Government should concede defeat on Aarto, AA says
The AA has welcomed the judgment halting the Aarto Act, which was ‘about revenue instead of road safety’
After almost a quarter of a century of failure, the government would be wise to concede defeat on the Administrative Adjudication of Road Traffic Offences Act (Aarto), says the AA.
The association was responding to the January 13 Pretoria high court ruling declaring the Aarto Act invalid and unconstitutional, putting the brakes on the transport ministry's proposed driving licence points-demerit system.
The AA has been a strong critic of Aarto, which has been on the drawing board since 1998, and welcomed Judge Annali Basson’s judgment that the act and its amendments are unconstitutional.
The judge found in favour of civil rights action group Outa, which challenged Aarto’s constitutional validity.

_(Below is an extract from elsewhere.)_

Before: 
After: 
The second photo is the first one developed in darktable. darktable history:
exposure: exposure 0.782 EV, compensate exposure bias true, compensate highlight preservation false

The AA says the judgment vindicates its position that Aarto was geared towards revenue collection instead of promoting road safety, and was a vast waste of taxpayers’ money which had done nothing to remedy SA's shocking road death rate.

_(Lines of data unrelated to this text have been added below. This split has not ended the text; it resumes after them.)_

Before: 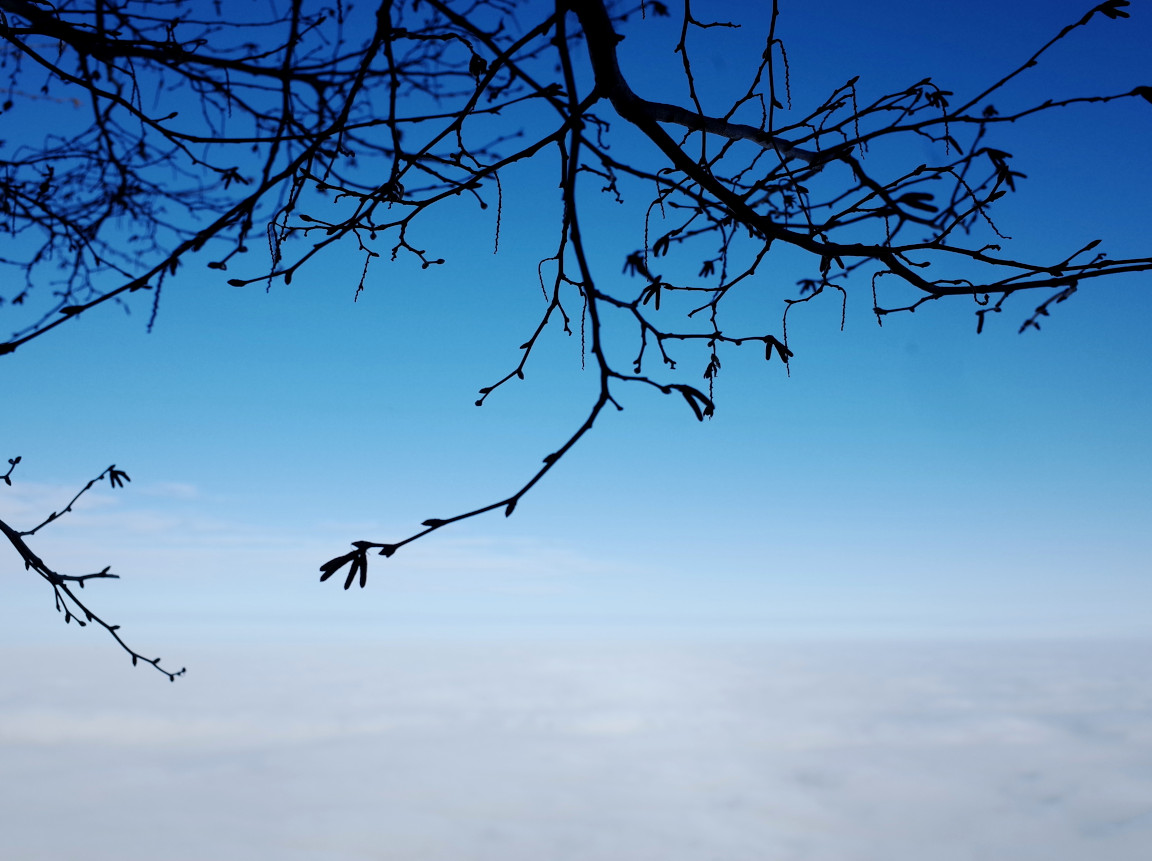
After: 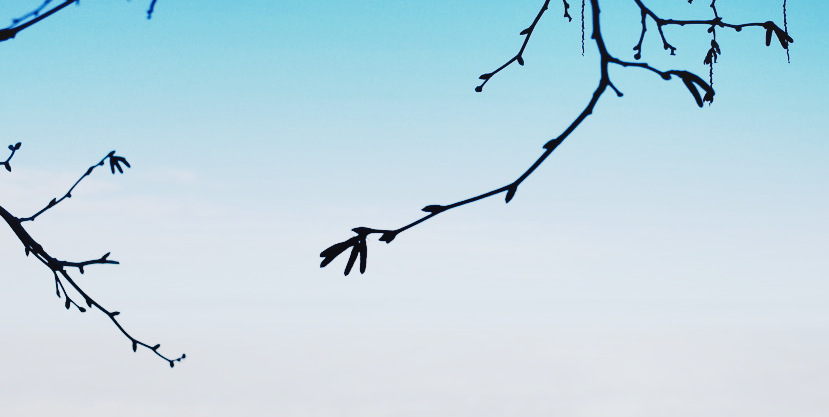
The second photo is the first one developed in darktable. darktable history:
crop: top 36.498%, right 27.964%, bottom 14.995%
contrast brightness saturation: contrast -0.15, brightness 0.05, saturation -0.12
base curve: curves: ch0 [(0, 0) (0.028, 0.03) (0.121, 0.232) (0.46, 0.748) (0.859, 0.968) (1, 1)], preserve colors none
exposure: black level correction 0, exposure 0.9 EV, compensate highlight preservation false
shadows and highlights: shadows 52.42, soften with gaussian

As early as a few months after the 2008 launch of the Aarto pilot project in Johannesburg and Tshwane, the shortcomings of the Act became clear in practice, says the AA.
“There is no evidence that the Aarto pilot project has saved a single life,” says the AA, adding that no purpose could be served by going back to the drawing board.
The association said traffic fines should be dealt with in terms of the existing Criminal Procedure Act (CPA), to which a point-demerit system could be added.
“This is how points-demerit has been implemented in other parts of the world for half a century or longer. The AA itself called for such a system as long ago as 1963, and we would be willing to work with government to help create it, just as we have assisted in developing many other aspects of traffic law,” notes the Association.
The AA says that the Road Traffic Infringement Authority (RTIA), which administers Aarto, should automatically cease to exist as for years the authority has acted outside of all reasonable bounds.
It gave as an example the 2017 court case where Fines4U and Audi Centre Johannesburg took legal action against the RTIA for not following the correct procedure when collecting traffic fines, with the court making the RTIA reverse thousands of fines issued in Gauteng.
“The Fines 4 U court case showed how the RTIA could abuse the conflicts of interest inherent in Aarto, and the RTIAs recently-dismissed previous CEO, Japh Chuwe, along with other senior managers, was implicated in serious maladministration,” the AA adds.
It is not known whether transport minister Fikile Mbalula will appeal against the ruling, or how the ruling will affect the operation of Aarto in Johannesburg and Tshwane, as the transport department did not respond to requests for comment.